WHAT IS REQUIRED: Given the material below, output exactly the lines from the line with "M170,323c13,0 24,0 34,9l-12,12" to the line with "M927,595l40,64", both ends included, and no other lines.
BEGIN DATA FOR THIS TASK
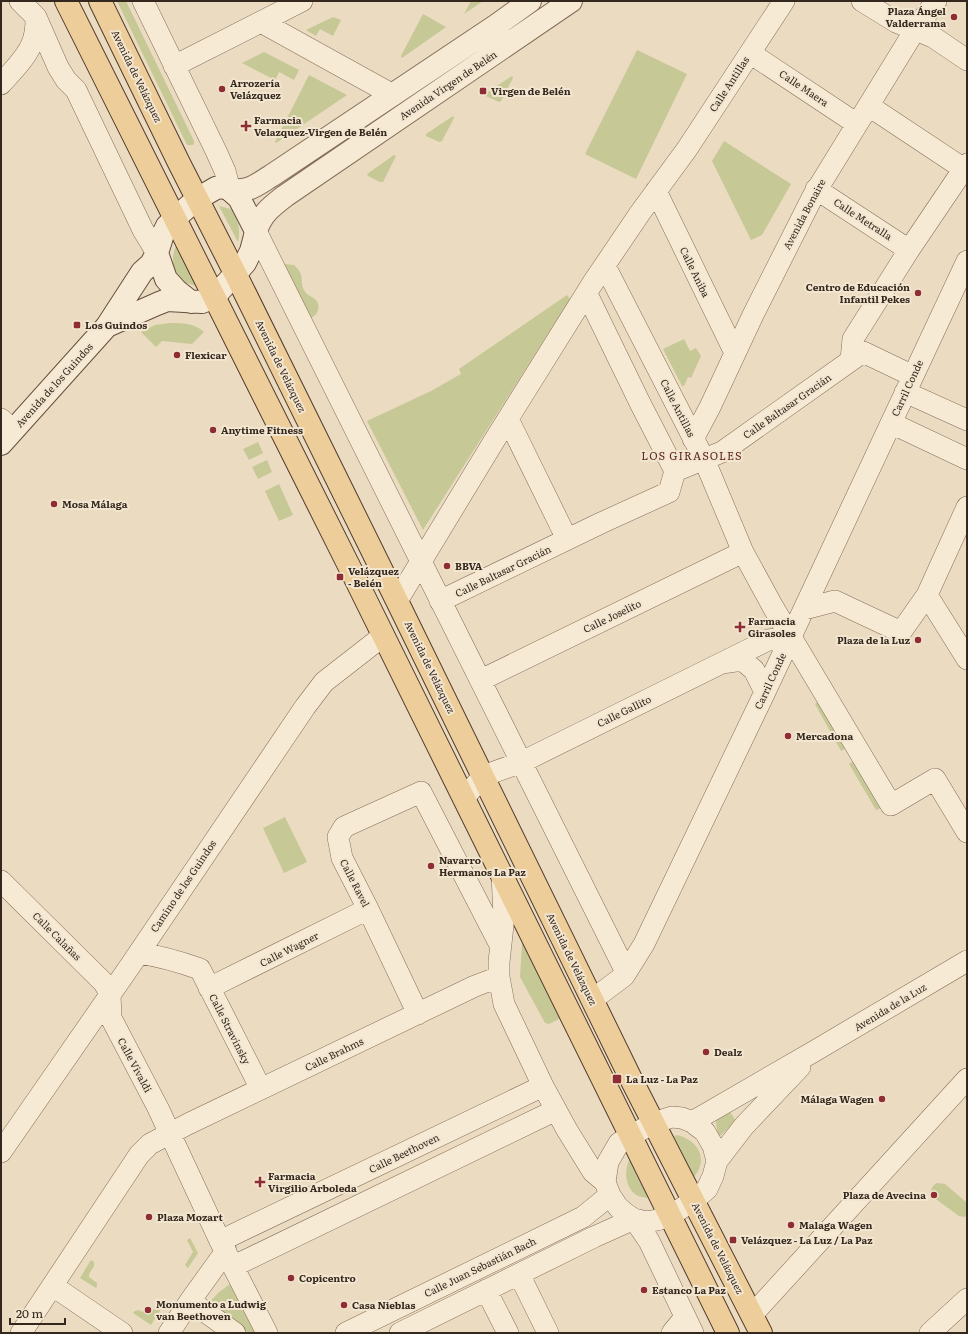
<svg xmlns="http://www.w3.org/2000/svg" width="968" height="1334" font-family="Literata,serif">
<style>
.green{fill:#c6c896}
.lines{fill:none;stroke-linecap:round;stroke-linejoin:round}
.minor-casing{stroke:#846d5a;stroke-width:22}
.tertiary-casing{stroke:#846d5a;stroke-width:24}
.secondary-casing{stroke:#654e3d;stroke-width:24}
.primary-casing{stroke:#513c2e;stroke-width:24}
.minor{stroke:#f7ead4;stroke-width:21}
.tertiary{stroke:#f7ead4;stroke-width:22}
.secondary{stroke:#f7ead4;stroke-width:22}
.primary{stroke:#edcd9a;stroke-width:22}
.poi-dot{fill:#8f2d35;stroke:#f3e6d0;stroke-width:1.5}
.labels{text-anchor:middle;stroke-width:4;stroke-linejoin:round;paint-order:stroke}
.poi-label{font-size:10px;font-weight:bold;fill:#34271d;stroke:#f3e6d0;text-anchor:start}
.street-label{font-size:10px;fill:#34271d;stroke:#f3e6d0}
.neighbourhood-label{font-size:11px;letter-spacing:1px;fill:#5e271f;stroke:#f3e6d0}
</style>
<rect width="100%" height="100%" fill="#ebdbc1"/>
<path class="green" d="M117,1h9l68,140v2l-1,2h-6z
M471,1h12l-19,13z
M423,14l23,13 -44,31 -1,-2z
M333,17l8,3 -8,16 -13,-7 -4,7 -10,-6z
M637,50l50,24 -51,105 -51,-25z
M264,52l35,18 -5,10 -15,-8 -4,8 -33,-17z
M309,75l38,20 -71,48 -1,-1z
M512,76l1,2 -12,23 -2,1 -13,-6 -1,-2z
M380,113l2,3 -94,65 -2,-3z
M453,116l1,2 -12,23 -3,1 -13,-6v-2z
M724,141l67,43 -29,51 -11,5 -39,-79z
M394,155l2,1 -13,26h-3l-12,-6 -1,-2z
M219,206l12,3c7,9 10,21 7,33z
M176,246l20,40c-6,-2 -14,-4 -18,-9 -7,-8 -6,-22 -2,-31z
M284,264l10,1c12,11 5,15 10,25 3,6 8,6 12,10 5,6 2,15 -5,18z
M567,295l3,4 -147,231 -56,-109 64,-30 30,-17 -2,-5z
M170,323c13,0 24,0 34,9l-12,12 -30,-3 -6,6 -15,-15 14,-7z
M684,339l6,12 6,-3 5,8 -10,22 -3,-1 -4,9h-2l-19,-37z
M258,442l5,11 -14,7 -6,-11z
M267,460l5,12 -14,7 -6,-12z
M279,484l14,31 -14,6 -14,-30z
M819,701l27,47 -5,3 -26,-47z
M854,761l27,47 -5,2 -27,-46z
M285,817l22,45 -23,11 -21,-45z
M525,942l35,71 -1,6 -10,5 -4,-1 -25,-46 2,-33z
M728,1109l8,12 -16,15 -2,-1c-3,-18 -4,-15 10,-26z
M677,1135c21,5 32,24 17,42l-20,-41z
M631,1157l20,40c-23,5 -31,-24 -20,-40z
M937,1183l8,1 21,18 1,2v12l-3,1 -5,-1 -26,-19c-3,-6 -2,-11 4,-14z
M190,1238l8,15 -10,15 -3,-3 8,-13 -6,-12z
M91,1260l3,2v4l-5,8v3l8,6v3l-1,2 -16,-10z
M230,1284l25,49h-6l-42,-28 11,-12z
M156,1307l5,2 -10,16 -18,-12 2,-2 4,-1 3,2 5,-4 6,2z"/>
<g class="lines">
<g class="minor-casing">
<path id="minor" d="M20,1l16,16 22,50 8,13 10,10 67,140 14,23
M143,1l73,150 9,20 5,19
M862,1l34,21 37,15 34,23
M261,22l132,73
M750,53l107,71
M174,66l128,-65
M1,84c12,-14 32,-32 34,-52 1,-5 1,-10 1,-15
M869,106l95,63
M816,189l93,61
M656,191l79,162
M256,231l370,741
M605,266l99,193 39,93 30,55 118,198 44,-26 32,53
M587,294l53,109 35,68
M851,360l2,-21 56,-89 58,-86
M905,392l62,28
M1,419l12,11
M508,419l59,120
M891,423l76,36
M693,439l17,-32 43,-92 60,-119 102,-166 21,-29
M927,595l40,64
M397,601l97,-160 98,-157 48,-71 47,-64 97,-148
M440,601l161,-78 68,-31 6,-21 47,-19 141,-100 50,24
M804,609l31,-8 66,31 26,-37 40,-88
M722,663l20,-3 12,10 11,22
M481,680l262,-128
M464,798l19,-22 39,-14 246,-122 23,-3
M502,875l2,41 -5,46v15l5,27 39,82 24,44 26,42 12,10
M1,881l103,102 6,11 1,24 47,90 62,133 47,92
M139,953c21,3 41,9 61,16l61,120
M209,988l159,-79
M592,1000l32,-24 20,-32 121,-252 202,-431
M418,1014l-50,-105 -26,-51 -4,-21 6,-10 77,-35 79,153
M672,1117l10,1 10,4 13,10 8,14 4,15 -4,15 -6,13 -14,12 -22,14 -14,5 -11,2 -12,-3 -8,-5 -8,-7 -8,-12 -5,-13 3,-20 11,-19 34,-20z
M692,1122l121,-70 154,-91
M1,1152l129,-186 175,-259 19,-25 59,-46
M717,1161l27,-35 56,-59
M220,1241l323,-155
M234,1266l322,-156
M519,1274l29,59
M53,1286l69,47
M486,1290l22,43
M190,1301l45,32
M752,1315l215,-236
M21,1333l118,-178 11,-11 38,-20 287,-138 24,-9
M169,1333l21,-32 36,-50
M346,1333l237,-116 27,-22
M400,1333l194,-96 40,-18 15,22 44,92
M672,1333l13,-16
M930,1333l37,-34"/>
</g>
<g class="tertiary-casing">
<path id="tertiary" d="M230,190c19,2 25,-4 41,-14l226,-151 33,-24
M256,231c6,-18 15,-24 29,-35l286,-195"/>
</g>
<g class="secondary-casing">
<path id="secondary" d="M157,253l9,26 10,11 15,12
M1,444l106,-118 35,-54 9,-8 6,-11 6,-19 4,-8 7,-7 23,-20 19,-11 7,-1 7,3 9,8 17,33 -2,9 -3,11 -6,12 -31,34 -12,5 -35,-2 -10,4 -50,22"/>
</g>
<g class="primary-casing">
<path id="primary" d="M66,1l286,571 376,761
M100,1l79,162 56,110 162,328 234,478 130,254"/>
</g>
<use href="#minor" class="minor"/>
<use href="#tertiary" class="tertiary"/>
<use href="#secondary" class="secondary"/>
<use href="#primary" class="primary"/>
</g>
<g class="poi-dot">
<circle cx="954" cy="17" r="4"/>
<circle cx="222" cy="89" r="4"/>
<rect x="479" y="87" width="8" height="8" rx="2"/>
<path d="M244 120h4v4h4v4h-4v4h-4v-4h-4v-4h4z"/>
<circle cx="918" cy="293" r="4"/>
<rect x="73" y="321" width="8" height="8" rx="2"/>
<circle cx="177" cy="355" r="4"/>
<circle cx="213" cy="430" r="4"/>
<circle cx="54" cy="504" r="4"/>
<circle cx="447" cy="566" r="4"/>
<rect x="336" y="573" width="8" height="8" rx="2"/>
<path d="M738 621h4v4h4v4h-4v4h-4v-4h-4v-4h4z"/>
<circle cx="918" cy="640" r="4"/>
<circle cx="788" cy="736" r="4"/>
<circle cx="431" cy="866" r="4"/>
<circle cx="706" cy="1052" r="4"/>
<rect x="612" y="1074" width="10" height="10" rx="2"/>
<circle cx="882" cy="1099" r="4"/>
<path d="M258 1176h4v4h4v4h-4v4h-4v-4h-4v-4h4z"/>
<circle cx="934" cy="1195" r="4"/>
<circle cx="149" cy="1217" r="4"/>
<circle cx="791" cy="1225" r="4"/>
<rect x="729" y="1236" width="8" height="8" rx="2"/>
<circle cx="291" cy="1278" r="4"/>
<circle cx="644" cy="1290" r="4"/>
<circle cx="344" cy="1305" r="4"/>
<circle cx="148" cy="1310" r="4"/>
</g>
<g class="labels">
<g class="poi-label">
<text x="946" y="15" text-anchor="end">Plaza Ángel<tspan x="946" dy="12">Valderrama</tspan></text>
<text x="230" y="87">Arrozería<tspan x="230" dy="12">Velázquez</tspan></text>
<text x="491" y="95">Virgen de Belén</text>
<text x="254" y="124">Farmacia<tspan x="254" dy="12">Velazquez-Virgen de Belén</tspan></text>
<text x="910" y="291" text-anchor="end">Centro de Educación<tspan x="910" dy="12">Infantil Pekes</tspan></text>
<text x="85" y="329">Los Guindos</text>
<text x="185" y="359">Flexicar</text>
<text x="221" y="434">Anytime Fitness</text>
<text x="62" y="508">Mosa Málaga</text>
<text x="455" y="570">BBVA</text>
<text x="348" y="575">Velázquez<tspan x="348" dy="12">- Belén</tspan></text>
<text x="748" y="625">Farmacia<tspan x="748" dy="12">Girasoles</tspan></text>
<text x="910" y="644" text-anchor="end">Plaza de la Luz</text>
<text x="796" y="740">Mercadona</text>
<text x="439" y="864">Navarro<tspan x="439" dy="12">Hermanos La Paz</tspan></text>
<text x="714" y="1056">Dealz</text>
<text x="626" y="1083">La Luz - La Paz</text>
<text x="874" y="1103" text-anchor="end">Málaga Wagen</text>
<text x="268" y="1180">Farmacia<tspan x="268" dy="12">Virgilio Arboleda</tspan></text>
<text x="926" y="1199" text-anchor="end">Plaza de Avecina</text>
<text x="157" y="1221">Plaza Mozart</text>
<text x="799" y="1229">Malaga Wagen</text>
<text x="741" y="1244">Velázquez - La Luz / La Paz</text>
<text x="299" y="1282">Copicentro</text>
<text x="652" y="1294">Estanco La Paz</text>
<text x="156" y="1308">Monumento a Ludwig<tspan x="156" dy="12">van Beethoven</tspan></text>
<text x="352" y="1309">Casa Nieblas</text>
</g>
<g class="street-label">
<text transform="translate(137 76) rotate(64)" y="4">Avenida de Velázquez</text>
<text transform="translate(729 84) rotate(-57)" y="4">Calle Antillas</text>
<text transform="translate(448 85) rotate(-34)" y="4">Avenida Virgen de Belén</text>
<text transform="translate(804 88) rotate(34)" y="4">Calle Maera</text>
<text transform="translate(804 214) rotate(-62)" y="4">Avenida Bonaire</text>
<text transform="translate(863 219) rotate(33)" y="4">Calle Metralla</text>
<text transform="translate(695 272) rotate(64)" y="4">Calle Aniba</text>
<text transform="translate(281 366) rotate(64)" y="4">Avenida de Velázquez</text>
<text transform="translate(54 385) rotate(-48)" y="4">Avenida de los Guindos</text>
<text transform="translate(907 388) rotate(-65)" y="4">Carril Conde</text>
<text transform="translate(787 406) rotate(-35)" y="4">Calle Baltasar Gracián</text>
<text transform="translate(678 408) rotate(63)" y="4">Calle Antillas</text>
<text transform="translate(503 571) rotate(-26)" y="4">Calle Baltasar Gracián</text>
<text transform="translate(612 616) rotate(-26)" y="4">Calle Joselito</text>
<text transform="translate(430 667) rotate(64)" y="4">Avenida de Velázquez</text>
<text transform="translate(770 681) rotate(-65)" y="4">Carril Conde</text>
<text transform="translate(624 711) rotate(-26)" y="4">Calle Gallito</text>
<text transform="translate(355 883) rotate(63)" y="4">Calle Ravel</text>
<text transform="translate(183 886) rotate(-56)" y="4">Camino de los Guindos</text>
<text transform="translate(57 936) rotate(45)" y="4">Calle Calañas</text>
<text transform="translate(289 949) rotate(-27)" y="4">Calle Wagner</text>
<text transform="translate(572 959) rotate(64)" y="4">Avenida de Velázquez</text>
<text transform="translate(890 1007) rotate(-31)" y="4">Avenida de la Luz</text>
<text transform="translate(230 1029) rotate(63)" y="4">Calle Stravinsky</text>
<text transform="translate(334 1054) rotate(-26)" y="4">Calle Brahms</text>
<text transform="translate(135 1065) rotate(62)" y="4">Calle Vivaldi</text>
<text transform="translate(404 1153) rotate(-26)" y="4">Calle Beethoven</text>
<text transform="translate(718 1248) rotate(63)" y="4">Avenida de Velázquez</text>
<text transform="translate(480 1267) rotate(-26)" y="4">Calle Juan Sebastián Bach</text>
</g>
<g class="neighbourhood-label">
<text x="692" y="460">LOS GIRASOLES</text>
</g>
</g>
<rect width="968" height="1334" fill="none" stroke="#34271d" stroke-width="4"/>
<path d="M10 1318v6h55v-6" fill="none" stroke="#34271d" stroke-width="2"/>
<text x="16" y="1318" font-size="12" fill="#34271d" stroke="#f3e6d0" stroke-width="3" paint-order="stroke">20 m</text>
</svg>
END DATA FOR THIS TASK
EXERCISE ANSWER:
M170,323c13,0 24,0 34,9l-12,12 -30,-3 -6,6 -15,-15 14,-7z
M684,339l6,12 6,-3 5,8 -10,22 -3,-1 -4,9h-2l-19,-37z
M258,442l5,11 -14,7 -6,-11z
M267,460l5,12 -14,7 -6,-12z
M279,484l14,31 -14,6 -14,-30z
M819,701l27,47 -5,3 -26,-47z
M854,761l27,47 -5,2 -27,-46z
M285,817l22,45 -23,11 -21,-45z
M525,942l35,71 -1,6 -10,5 -4,-1 -25,-46 2,-33z
M728,1109l8,12 -16,15 -2,-1c-3,-18 -4,-15 10,-26z
M677,1135c21,5 32,24 17,42l-20,-41z
M631,1157l20,40c-23,5 -31,-24 -20,-40z
M937,1183l8,1 21,18 1,2v12l-3,1 -5,-1 -26,-19c-3,-6 -2,-11 4,-14z
M190,1238l8,15 -10,15 -3,-3 8,-13 -6,-12z
M91,1260l3,2v4l-5,8v3l8,6v3l-1,2 -16,-10z
M230,1284l25,49h-6l-42,-28 11,-12z
M156,1307l5,2 -10,16 -18,-12 2,-2 4,-1 3,2 5,-4 6,2z"/>
<g class="lines">
<g class="minor-casing">
<path id="minor" d="M20,1l16,16 22,50 8,13 10,10 67,140 14,23
M143,1l73,150 9,20 5,19
M862,1l34,21 37,15 34,23
M261,22l132,73
M750,53l107,71
M174,66l128,-65
M1,84c12,-14 32,-32 34,-52 1,-5 1,-10 1,-15
M869,106l95,63
M816,189l93,61
M656,191l79,162
M256,231l370,741
M605,266l99,193 39,93 30,55 118,198 44,-26 32,53
M587,294l53,109 35,68
M851,360l2,-21 56,-89 58,-86
M905,392l62,28
M1,419l12,11
M508,419l59,120
M891,423l76,36
M693,439l17,-32 43,-92 60,-119 102,-166 21,-29
M927,595l40,64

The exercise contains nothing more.